Lowering barriers of entry to design and manufacturing tools for tissue-based biohybrid robots

Victoria Webster-Wood, PhD
Assistant Professor
Carnegie Mellon University, Pittsburgh, PA, USA
Webpage: Link
Research Interest
Biohybrid robotics, 3D bioprinting, computational neuroscience, bio-inspired robotics, biomaterials, soft robotics

Abstract
Biohybrid robotics brings together tissue engineering, materials science, and robotics. With such broad knowledge required, barriers of entry to new researchers to the field are high. In this talk, I will present manufacturing and modeling tools that can help lower barriers of entry and discuss how we as researchers can ensure our work is accessible to future generations of biohybrid researchers.

Bio
Victoria Webster-Wood received her B.S. in 2012, M.S. in 2013, and Ph.D. in 2017 in Mechanical Engineering at Case Western Reserve University, receiving graduate support as an NSF Graduate Research Fellow and GAANN Fellow in the Biologically Inspired Robotics Lab.

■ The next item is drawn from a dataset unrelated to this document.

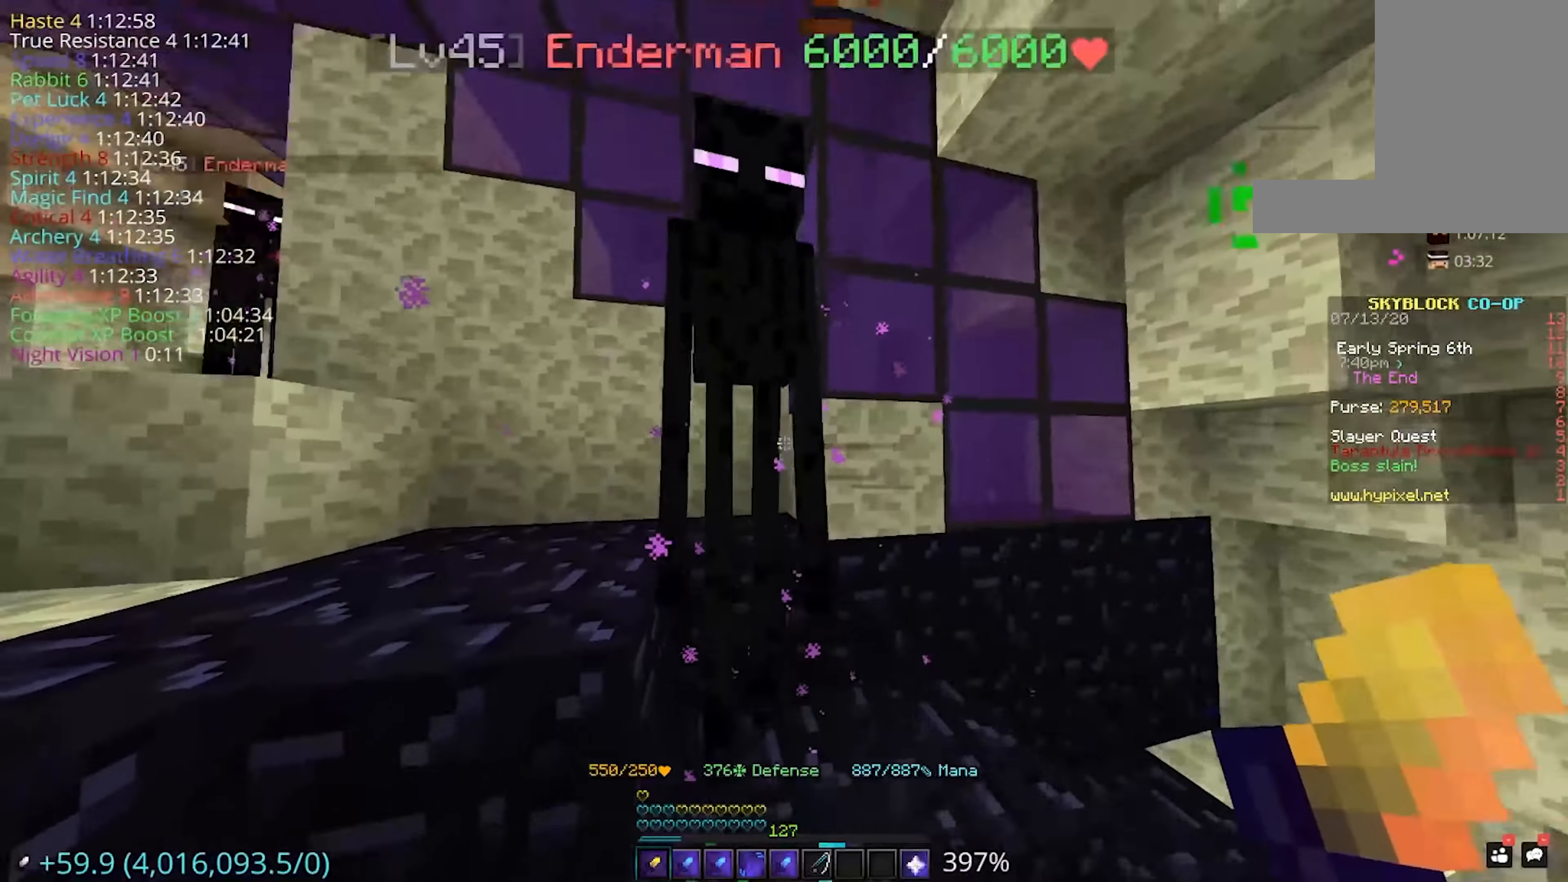
{"keys": [], "mouse": [], "events": [[33, "mouse_left", "down"], [417, "mouse_left", "up"]]}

She subsequently completed her postdoctoral training as a Ruth L. Kirschstein NRSA Postdoctoral Fellow in the Tissue Fabrication and Mechanobiology Lab at the same institution.
Upon joining Carnegie Mellon University, she established the CMU Biohybrid and Organic Robotics Group (B.O.R.G). The B.O.R.G.’s research focuses on the use of organic materials as structures, actuators, sensors, and controllers toward the development of biohybrid and organic robots and biohybrid prosthetics.